高效拆分字符串

Efficiently splitting strings

作为日志解析的结果,我有一个包含主机名和偶尔包含 IP 地址的字段。我需要进一步处理该字段中的数据以从主机名解析域。 IE。如果主机名是 googleanalytics.google.com 我想尽可能高效地从中解析 google.com,因为系统每秒处理数千条日志消息。

我现在有的是:

-- Save hostname into a temporary variable
local tempMetaValue = hostname

local count = 0
local byte_char = string.byte(".")
for i = 1, #tempMetaValue do
    if string.byte(tempMetaValue, i) == byte_char then
        count = count + 1
    end
end

local dotCount = count

-- If there was only one dot do nothing
if dotCount == 1 then
    return 0

-- Check whether there were more than one dot
elseif dotCount == 2 then
    -- Get the index of the first dot
    local beginIndex = string.find(tempMetaValue,".",1,true)
    -- Get the substring starting after the first dot
    local domainMeta = string.sub(tempMetaValue,beginIndex+1)
    -- Double check that the substring exists
    if domainMeta ~= nil then
        -- Populate the domain meta field
    end
-- If there are more than two dots..
elseif dotCount > 2 then
    -- Test to see if the hostname is actually an IP address
    if tempMetaValue:match("%d%d?%d?%.%d%d?%d?%.%d%d?%d?%.%d%d?%d?") then
        -- Skip the rest if an IP address was found
    end
    -- Get the index of the second to last dot
    local beginIndex = string.find(tempMetaValue,"\.[^\.]*\.[^\.]*$")
    -- Get the substring starting after the second to last dot
    local domainMeta = string.sub(tempMetaValue,beginIndex+1)
    -- Double check that the substring exists
    if domainMeta ~= nil then
        -- Populate the domain meta field
    end
end

我感觉他的解决方案可能不是最快的。 "A feeling"因为在这之前我对Lua的经验是零,但对于这么简单的任务来说似乎太长了。

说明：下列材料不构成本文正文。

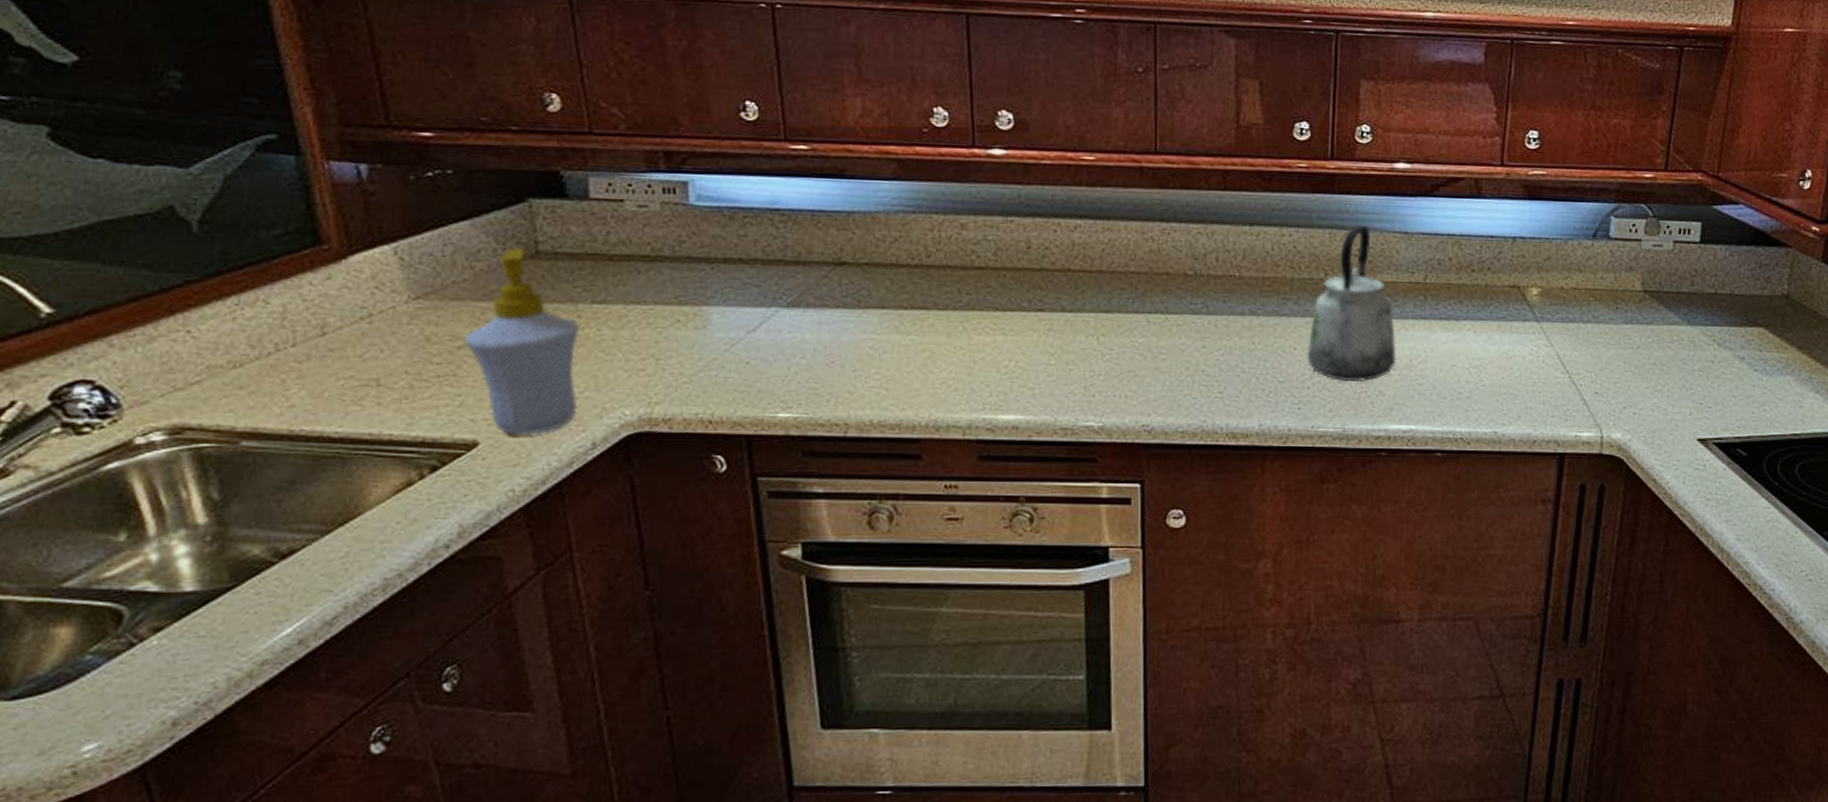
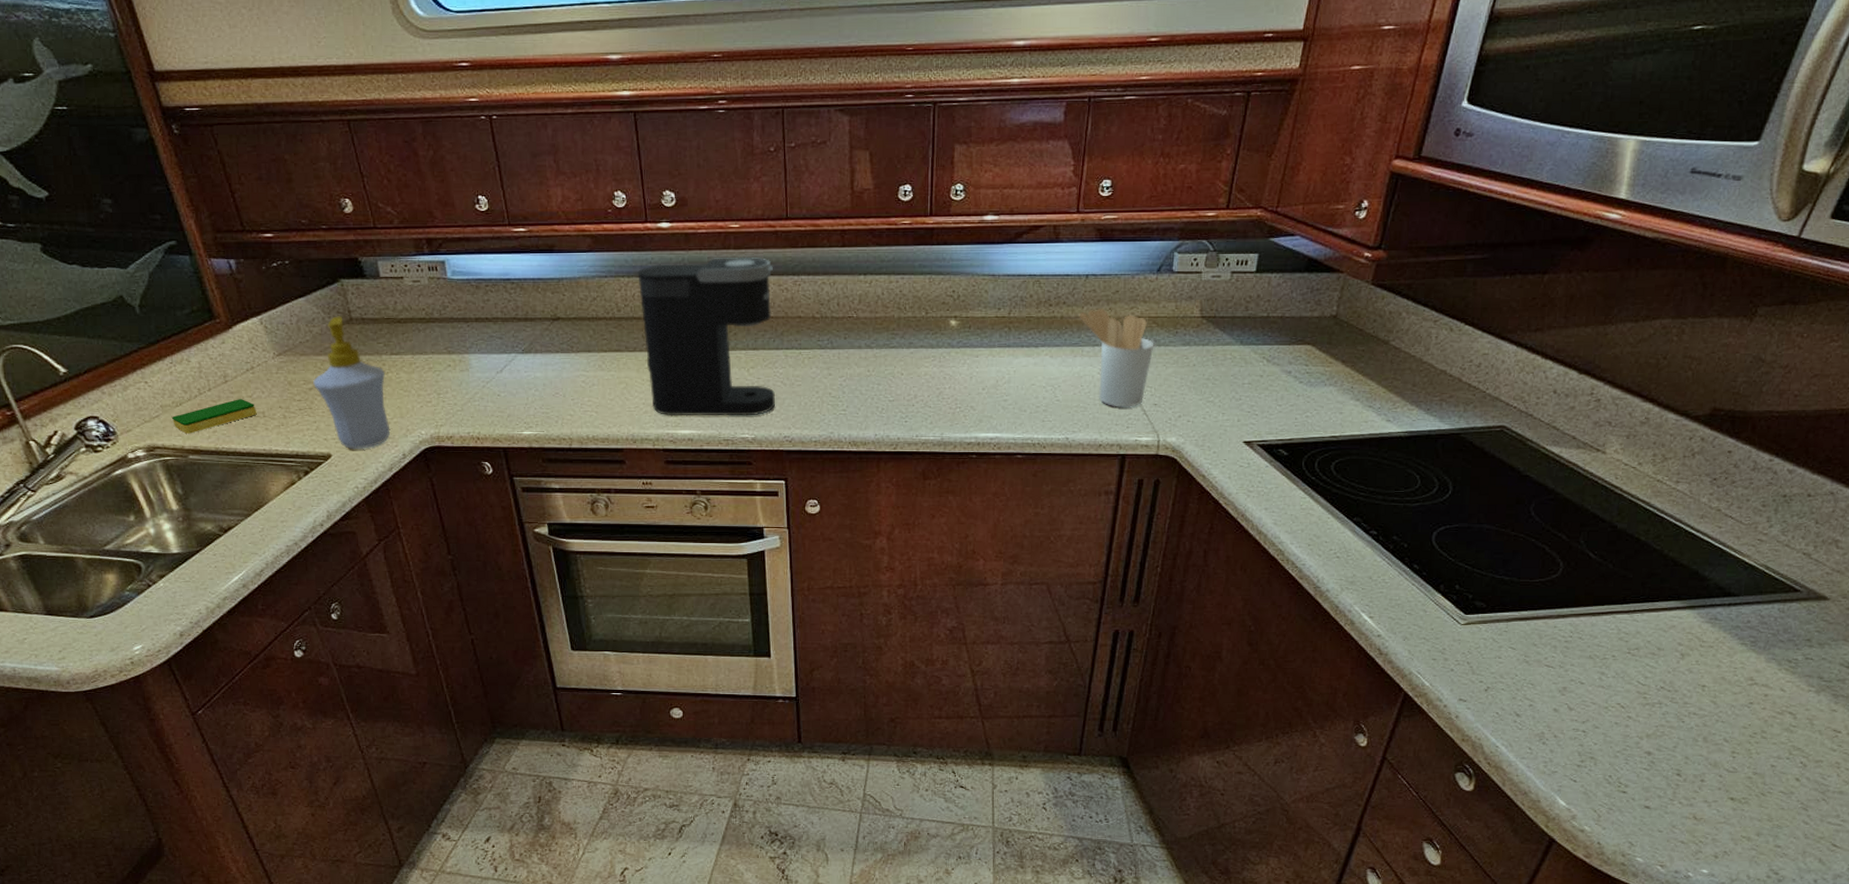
dish sponge: none [221,359,367,409] -> present [171,399,257,434]
coffee maker: none [957,196,1136,398] -> present [638,256,776,417]
kettle: present [1308,225,1397,382] -> none [913,270,985,400]
utensil holder: none [1506,276,1593,396] -> present [1079,307,1154,407]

我尝试创建一个解决方案,其中类似于拆分的操作,例如Java 将被执行,它会留下最后一个标记 "unsplit",从而留下我真正想要的部分(域),但这些尝试无处可去。所以基本上对于该解决方案,我想创建与主机名值中的点一样多的令牌,即 googleanalytics.google.com 将分为 "googleanalytics" 和 "google.com".

这样的事情符合您的要求吗?

function getdomain(str)
    -- Grad just the last two dotted parts of the string.
    local domain = str:match("%.?([^.]+%.[^.]+)$")
    -- If we have dotted parts and they are all numbers then this is an IP address.
    if domain and tonumber((domain:gsub("%.", ""))) then
        return nil
    end
    return domain
end

print(getdomain("googleanalytics.google.com"))
print(getdomain("foobar.com"))
print(getdomain("1.2.3.4"))
print(getdomain("something.else.longer.than.that.com"))
print(getdomain("foobar"))

那个 "is it an IP address" 测试非常愚蠢,很可能应该成为一个更强大的测试,但对于服务的快速演示。